++++ 記事の抜粋

医療判決紹介:最新記事

No.391 「入院中に脳梗塞を発症した患者に重度の失語症などの後遺症が残る。医師が脳梗塞の発症を鑑別するための検査を行わなかったとして、検査義務違反を認めた地裁判決」

大阪地方裁判所平成28年3月8日判決 判例時報2318号59頁

(争点)

  1. CT撮影後、CT画像の読影に要する時間(約1時間)が経過した11月13日午後8時頃の時点において、医師に、患者の脳梗塞発症を診断し、治療を開始すべき義務の違反があったか否か
  2. 11月13日午後8時頃の時点において、医師に、患者の脳梗塞発症を診断するために必要な検査をすべき義務の違反があったか
  3. 争点1または2の義務を履行した場合に、患者の後遺症を回避又は軽減できた相当程度の可能性があるか否か

(事案)

X(昭和20年生まれの女性)は、平成12年、交通事故での入院中に右脳梗塞を発症し、平成16年にも右脳梗塞を発症した。

平成22年11月2日(以下、同年の出来事は月日のみ示す。)午後7時3分、Xは、路上で転倒し、Y医療法人の経営する病院(以下、「Y病院」という。)に救急搬送された。その際、けいれん重積発作があり、セルシン(抗けいれん剤)の投与によりけいれんは止まったものの、意識状態ははっきりせず、頭部の縫合措置を受けた後、CT検査及びレントゲン検査を受け、そのままY病院に入院した。

11月4日、Xは、右肩痛を訴え、同日X線撮影を行った結果、右鎖骨骨折が判明し、11月5日、右鎖骨骨折観血的手術を受けた。

11月13日午後3時20分頃、Xは、長男B及び長女Fが面会した際、失禁し、臥床して返答がなく、呼ばれた看護師及び理学療法士がXの症状を確認した上、A医師を呼んだ。

++++++++
++++ 手元の資料

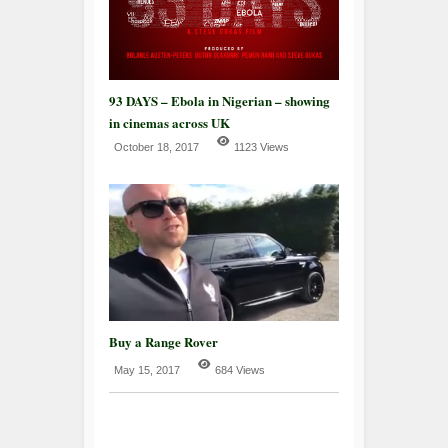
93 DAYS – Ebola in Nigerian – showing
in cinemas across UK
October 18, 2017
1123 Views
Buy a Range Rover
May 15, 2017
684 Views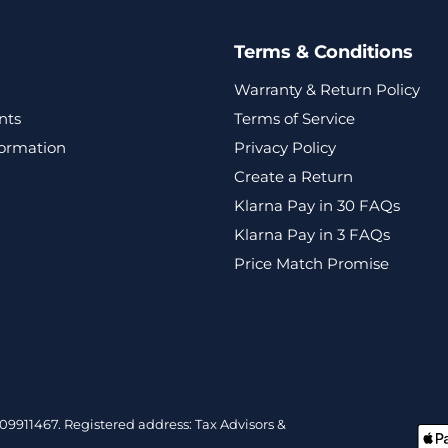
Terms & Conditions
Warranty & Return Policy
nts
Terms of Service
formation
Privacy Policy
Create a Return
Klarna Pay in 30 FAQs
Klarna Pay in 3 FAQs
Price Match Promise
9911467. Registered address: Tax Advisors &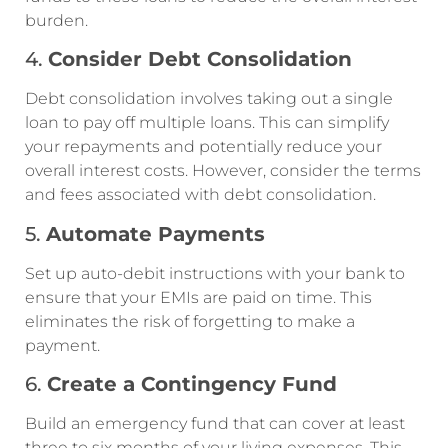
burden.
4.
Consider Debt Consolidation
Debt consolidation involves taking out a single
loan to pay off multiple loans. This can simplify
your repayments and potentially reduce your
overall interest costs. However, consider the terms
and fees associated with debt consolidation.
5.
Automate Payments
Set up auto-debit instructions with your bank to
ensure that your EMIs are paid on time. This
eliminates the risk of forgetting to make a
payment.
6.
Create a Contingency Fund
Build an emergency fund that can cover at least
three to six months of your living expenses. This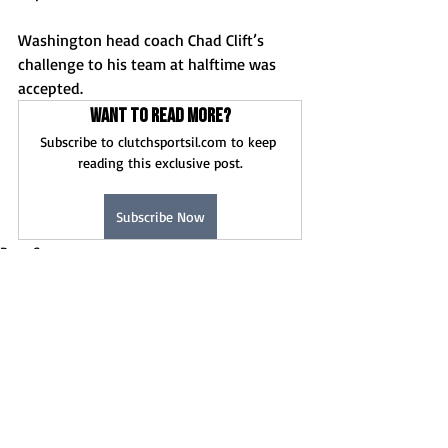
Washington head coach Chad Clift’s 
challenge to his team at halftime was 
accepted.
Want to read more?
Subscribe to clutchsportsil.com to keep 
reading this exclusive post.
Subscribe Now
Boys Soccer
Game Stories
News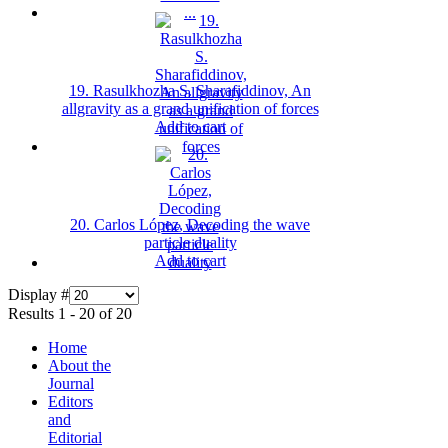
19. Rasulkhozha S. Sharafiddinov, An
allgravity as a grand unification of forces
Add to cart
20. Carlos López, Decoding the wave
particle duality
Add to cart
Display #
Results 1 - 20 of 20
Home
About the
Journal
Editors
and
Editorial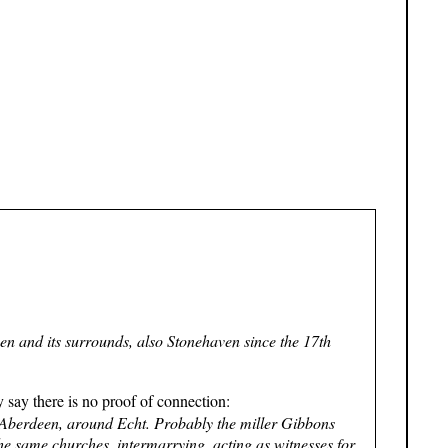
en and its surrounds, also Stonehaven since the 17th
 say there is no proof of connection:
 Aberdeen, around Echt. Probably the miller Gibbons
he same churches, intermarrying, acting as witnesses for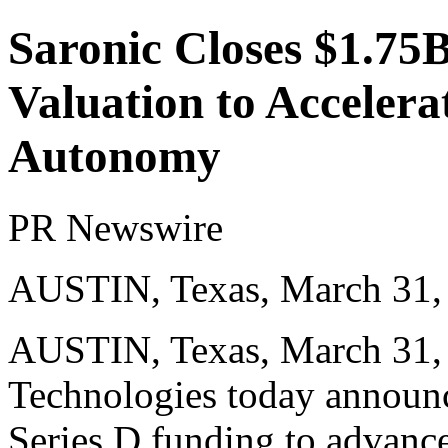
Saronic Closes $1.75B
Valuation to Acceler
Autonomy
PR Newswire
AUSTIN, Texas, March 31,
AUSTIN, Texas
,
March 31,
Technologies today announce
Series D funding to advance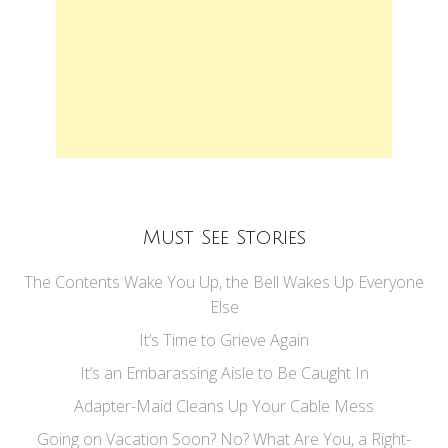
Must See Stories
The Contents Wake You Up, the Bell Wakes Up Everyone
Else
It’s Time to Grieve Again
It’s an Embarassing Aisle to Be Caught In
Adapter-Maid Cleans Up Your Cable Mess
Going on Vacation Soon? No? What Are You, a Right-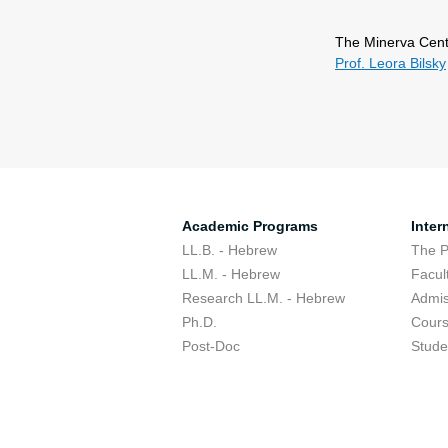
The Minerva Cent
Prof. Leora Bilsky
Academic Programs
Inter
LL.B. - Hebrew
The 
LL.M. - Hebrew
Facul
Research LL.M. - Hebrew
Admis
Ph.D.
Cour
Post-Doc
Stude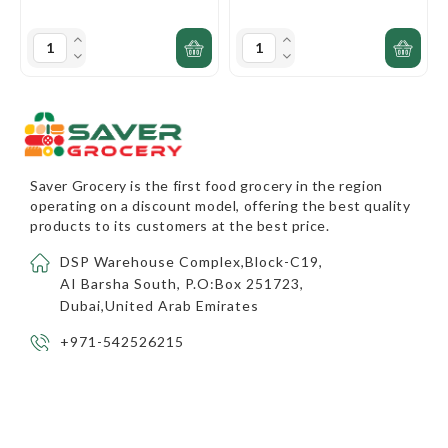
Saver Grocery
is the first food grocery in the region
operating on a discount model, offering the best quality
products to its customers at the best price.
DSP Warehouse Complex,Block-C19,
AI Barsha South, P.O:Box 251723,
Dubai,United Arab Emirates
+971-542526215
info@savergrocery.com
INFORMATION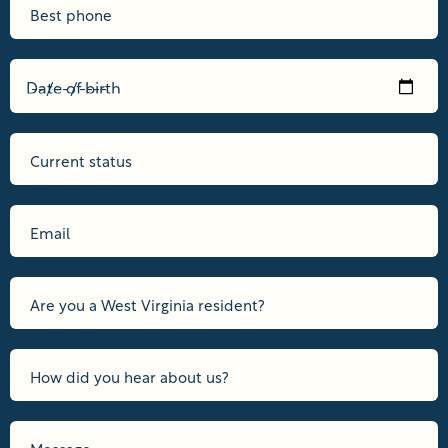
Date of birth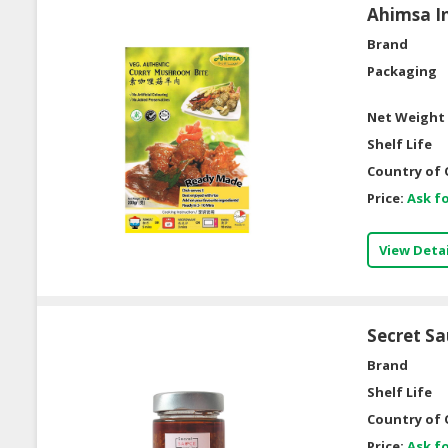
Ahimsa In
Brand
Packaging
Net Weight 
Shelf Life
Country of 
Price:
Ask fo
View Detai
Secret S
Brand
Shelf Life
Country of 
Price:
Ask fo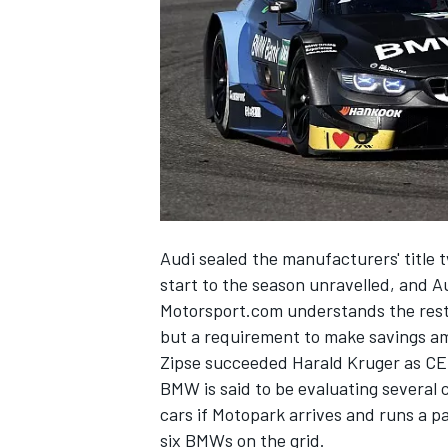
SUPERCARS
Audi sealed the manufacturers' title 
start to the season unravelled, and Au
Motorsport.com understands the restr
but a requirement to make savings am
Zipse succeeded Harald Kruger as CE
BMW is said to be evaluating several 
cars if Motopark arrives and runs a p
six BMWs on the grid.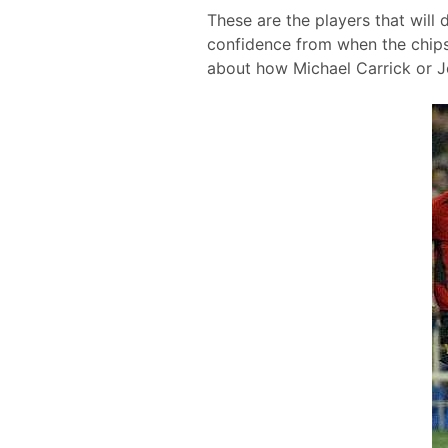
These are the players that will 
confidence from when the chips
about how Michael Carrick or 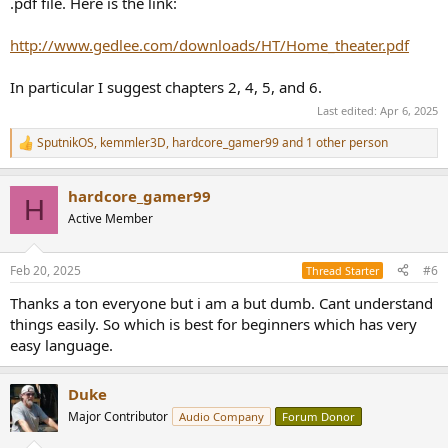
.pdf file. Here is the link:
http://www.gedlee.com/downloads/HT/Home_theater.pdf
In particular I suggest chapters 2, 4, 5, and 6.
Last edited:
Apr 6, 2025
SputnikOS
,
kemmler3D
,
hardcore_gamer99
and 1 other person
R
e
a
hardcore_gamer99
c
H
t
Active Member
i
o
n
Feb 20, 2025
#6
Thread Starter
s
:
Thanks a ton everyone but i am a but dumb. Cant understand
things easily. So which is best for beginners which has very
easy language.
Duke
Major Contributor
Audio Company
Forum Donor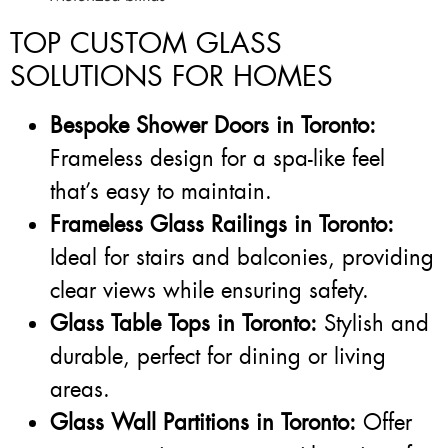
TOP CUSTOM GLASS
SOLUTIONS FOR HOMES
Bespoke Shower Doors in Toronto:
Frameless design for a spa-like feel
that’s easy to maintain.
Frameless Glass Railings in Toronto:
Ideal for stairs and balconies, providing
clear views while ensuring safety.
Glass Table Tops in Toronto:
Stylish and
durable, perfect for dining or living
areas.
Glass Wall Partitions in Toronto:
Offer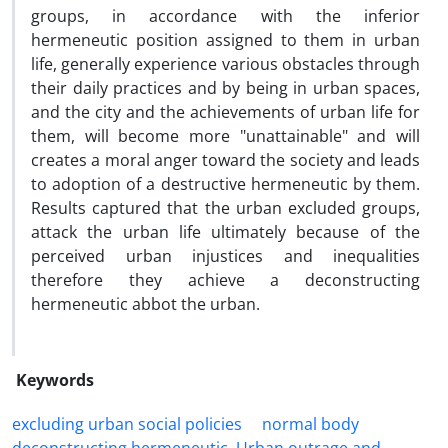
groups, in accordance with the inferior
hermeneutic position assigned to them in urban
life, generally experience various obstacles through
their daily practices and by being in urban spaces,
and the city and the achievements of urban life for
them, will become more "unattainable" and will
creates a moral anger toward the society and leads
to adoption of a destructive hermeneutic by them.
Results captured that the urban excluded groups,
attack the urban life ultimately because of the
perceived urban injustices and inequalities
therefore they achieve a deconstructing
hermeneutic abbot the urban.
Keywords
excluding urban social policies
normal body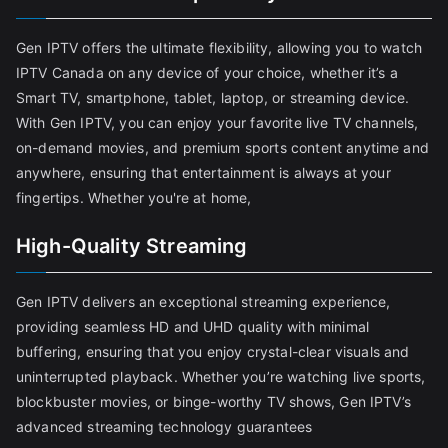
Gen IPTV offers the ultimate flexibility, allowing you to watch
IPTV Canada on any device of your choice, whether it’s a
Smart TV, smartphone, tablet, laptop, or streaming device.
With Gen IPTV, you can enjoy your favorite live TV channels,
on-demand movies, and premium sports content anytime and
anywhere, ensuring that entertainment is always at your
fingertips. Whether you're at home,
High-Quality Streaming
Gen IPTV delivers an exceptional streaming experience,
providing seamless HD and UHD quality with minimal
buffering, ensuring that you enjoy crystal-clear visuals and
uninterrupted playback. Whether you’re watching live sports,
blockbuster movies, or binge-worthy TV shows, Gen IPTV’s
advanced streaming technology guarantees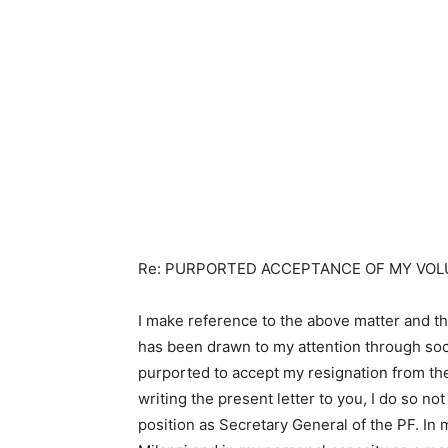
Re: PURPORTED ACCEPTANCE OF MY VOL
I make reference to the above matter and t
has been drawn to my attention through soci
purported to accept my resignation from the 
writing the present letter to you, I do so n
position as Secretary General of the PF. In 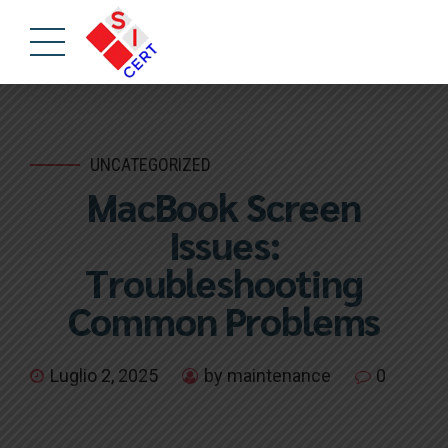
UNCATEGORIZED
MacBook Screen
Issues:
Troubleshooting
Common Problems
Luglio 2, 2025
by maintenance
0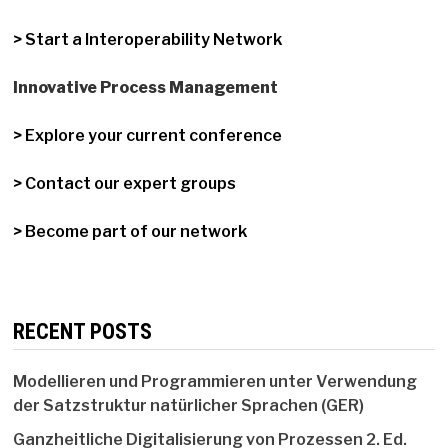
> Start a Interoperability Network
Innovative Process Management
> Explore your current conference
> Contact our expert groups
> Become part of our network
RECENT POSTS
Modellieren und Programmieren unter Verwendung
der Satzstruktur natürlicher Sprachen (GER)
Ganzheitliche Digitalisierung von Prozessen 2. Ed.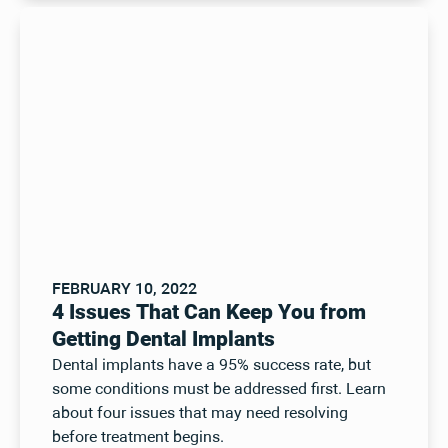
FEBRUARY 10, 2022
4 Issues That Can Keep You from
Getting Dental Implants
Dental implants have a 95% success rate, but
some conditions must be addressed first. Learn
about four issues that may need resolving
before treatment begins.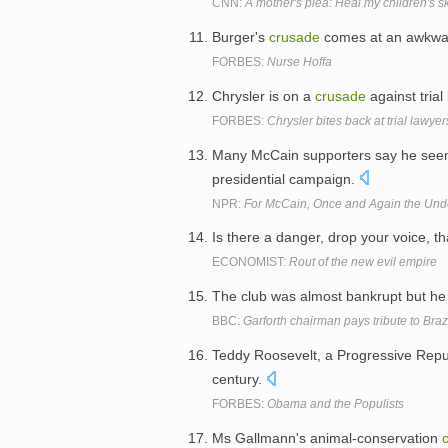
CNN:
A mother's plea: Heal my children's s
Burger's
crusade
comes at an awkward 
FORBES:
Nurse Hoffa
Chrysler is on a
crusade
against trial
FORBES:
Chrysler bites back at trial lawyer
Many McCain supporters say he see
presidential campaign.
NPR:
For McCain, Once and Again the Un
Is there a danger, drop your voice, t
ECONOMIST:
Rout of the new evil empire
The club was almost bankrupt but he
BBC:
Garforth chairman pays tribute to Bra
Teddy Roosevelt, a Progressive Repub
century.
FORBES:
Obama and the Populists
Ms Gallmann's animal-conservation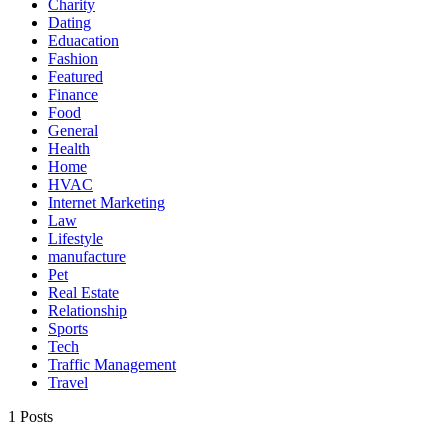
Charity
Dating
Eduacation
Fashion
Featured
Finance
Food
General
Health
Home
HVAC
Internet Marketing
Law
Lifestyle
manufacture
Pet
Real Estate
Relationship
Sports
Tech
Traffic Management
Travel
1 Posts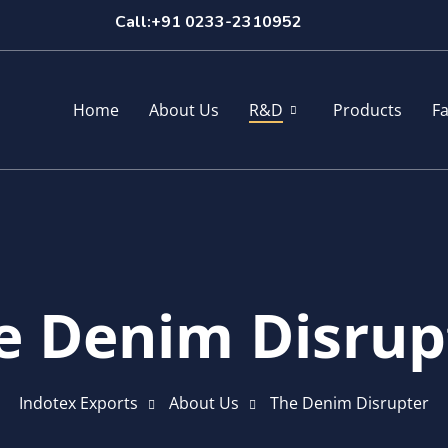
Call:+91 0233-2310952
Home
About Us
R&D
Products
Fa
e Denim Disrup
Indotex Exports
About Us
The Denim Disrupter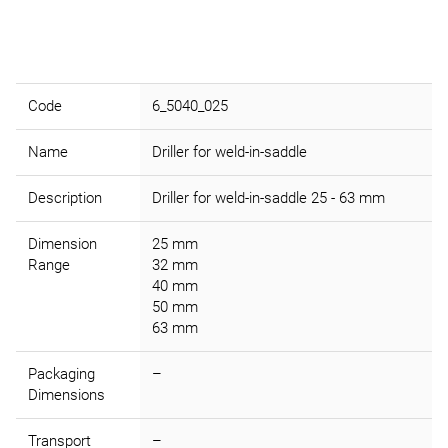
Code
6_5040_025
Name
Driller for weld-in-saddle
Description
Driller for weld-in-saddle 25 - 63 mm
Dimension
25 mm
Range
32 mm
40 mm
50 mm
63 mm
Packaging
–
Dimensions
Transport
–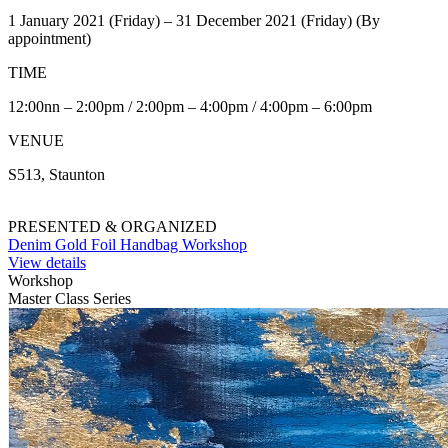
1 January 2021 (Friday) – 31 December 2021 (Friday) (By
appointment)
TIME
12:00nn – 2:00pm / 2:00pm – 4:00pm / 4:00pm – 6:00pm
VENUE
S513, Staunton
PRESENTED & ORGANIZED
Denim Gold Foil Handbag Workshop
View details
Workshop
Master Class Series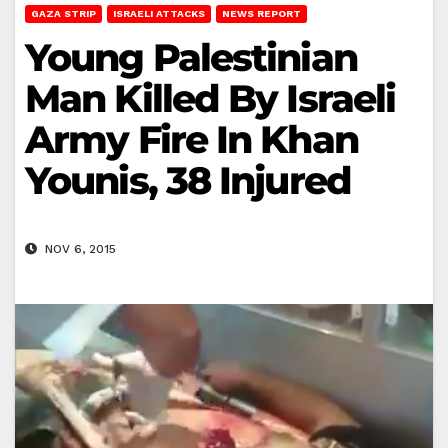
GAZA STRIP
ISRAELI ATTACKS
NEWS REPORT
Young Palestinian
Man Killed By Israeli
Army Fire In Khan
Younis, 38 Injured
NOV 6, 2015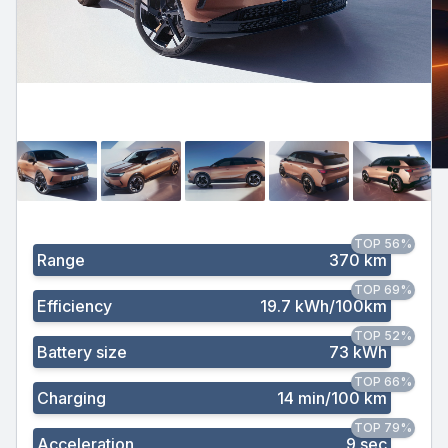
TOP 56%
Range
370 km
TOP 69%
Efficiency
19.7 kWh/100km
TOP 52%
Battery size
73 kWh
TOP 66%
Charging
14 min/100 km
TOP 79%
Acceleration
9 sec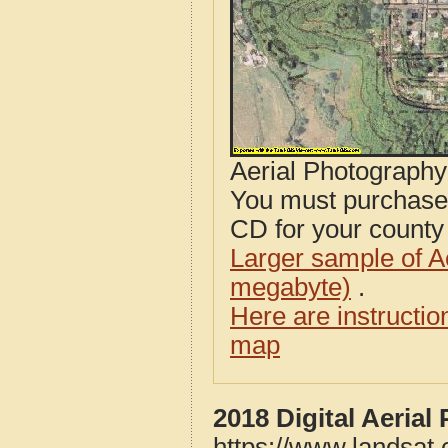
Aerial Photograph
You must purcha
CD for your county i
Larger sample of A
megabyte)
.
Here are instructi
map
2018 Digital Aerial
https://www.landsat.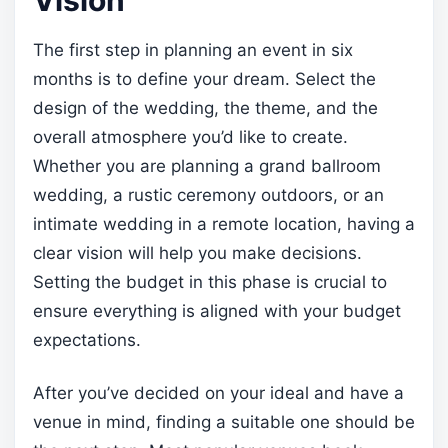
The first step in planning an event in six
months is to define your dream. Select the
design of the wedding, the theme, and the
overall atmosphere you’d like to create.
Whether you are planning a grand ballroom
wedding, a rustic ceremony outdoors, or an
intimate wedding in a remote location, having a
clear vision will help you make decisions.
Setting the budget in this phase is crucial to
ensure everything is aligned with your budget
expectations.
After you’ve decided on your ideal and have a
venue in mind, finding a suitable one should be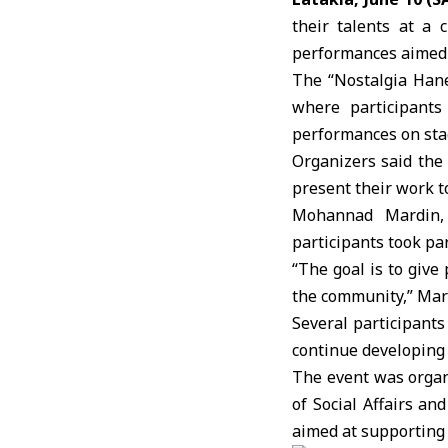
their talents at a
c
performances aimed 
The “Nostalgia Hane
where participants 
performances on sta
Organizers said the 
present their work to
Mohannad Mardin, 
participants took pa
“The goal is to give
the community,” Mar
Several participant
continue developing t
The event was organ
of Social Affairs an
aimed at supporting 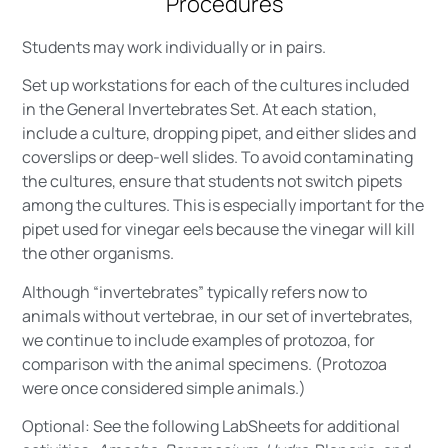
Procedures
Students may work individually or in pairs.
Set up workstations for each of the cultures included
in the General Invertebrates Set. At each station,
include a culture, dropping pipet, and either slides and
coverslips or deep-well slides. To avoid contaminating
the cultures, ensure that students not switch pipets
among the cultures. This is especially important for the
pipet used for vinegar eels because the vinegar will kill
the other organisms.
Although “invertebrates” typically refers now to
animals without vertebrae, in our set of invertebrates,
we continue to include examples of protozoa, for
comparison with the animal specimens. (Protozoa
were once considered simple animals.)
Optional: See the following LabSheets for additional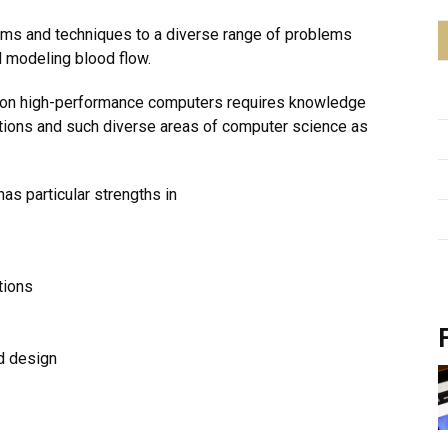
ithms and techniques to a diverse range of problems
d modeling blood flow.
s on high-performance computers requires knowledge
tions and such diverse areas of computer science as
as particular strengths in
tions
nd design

++++++++

課題 A:
記事のうち、「1. CT撮影後、CT画像の」から始まって「鎖骨骨折観血的手術を受けた。」で終わる部分を、「患者」を「入院患者」に入れ替えて書き直してください。
課題 B:
記事に出てくる、元号のついた年(「平成〇年」「昭和〇年」)を、出てくる順に全部挙げてください。
この資料は、ここでやることには関係ありません。

解答 A:
1. CT撮影後、CT画像の読影に要する時間(約1時間)が経過した11月13日午後8時頃の時点において、医師に、入院患者の脳梗塞発症を診断し、治療を開始すべき義務の違反があったか否か
  2. 11月13日午後8時頃の時点において、医師に、入院患者の脳梗塞発症を診断するために必要な検査をすべき義務の違反があったか
  3. 争点1または2の義務を履行した場合に、入院患者の後遺症を回避又は軽減できた相当程度の可能性があるか否か

(事案)

X(昭和20年生まれの女性)は、平成12年、交通事故での入院中に右脳梗塞を発症し、平成16年にも右脳梗塞を発症した。

平成22年11月2日(以下、同年の出来事は月日のみ示す。)午後7時3分、Xは、路上で転倒し、Y医療法人の経営する病院(以下、「Y病院」という。)に救急搬送された。その際、けいれん重積発作があり、セルシン(抗けいれん剤)の投与によりけいれんは止まったものの、意識状態ははっきりせず、頭部の縫合措置を受けた後、CT検査及びレントゲン検査を受け、そのままY病院に入院した。

11月4日、Xは、右肩痛を訴え、同日X線撮影を行った結果、右鎖骨骨折が判明し、11月5日、右鎖骨骨折観血的手術を受けた。

解答 B:
平成28年、昭和20年、平成12年、平成16年、平成22年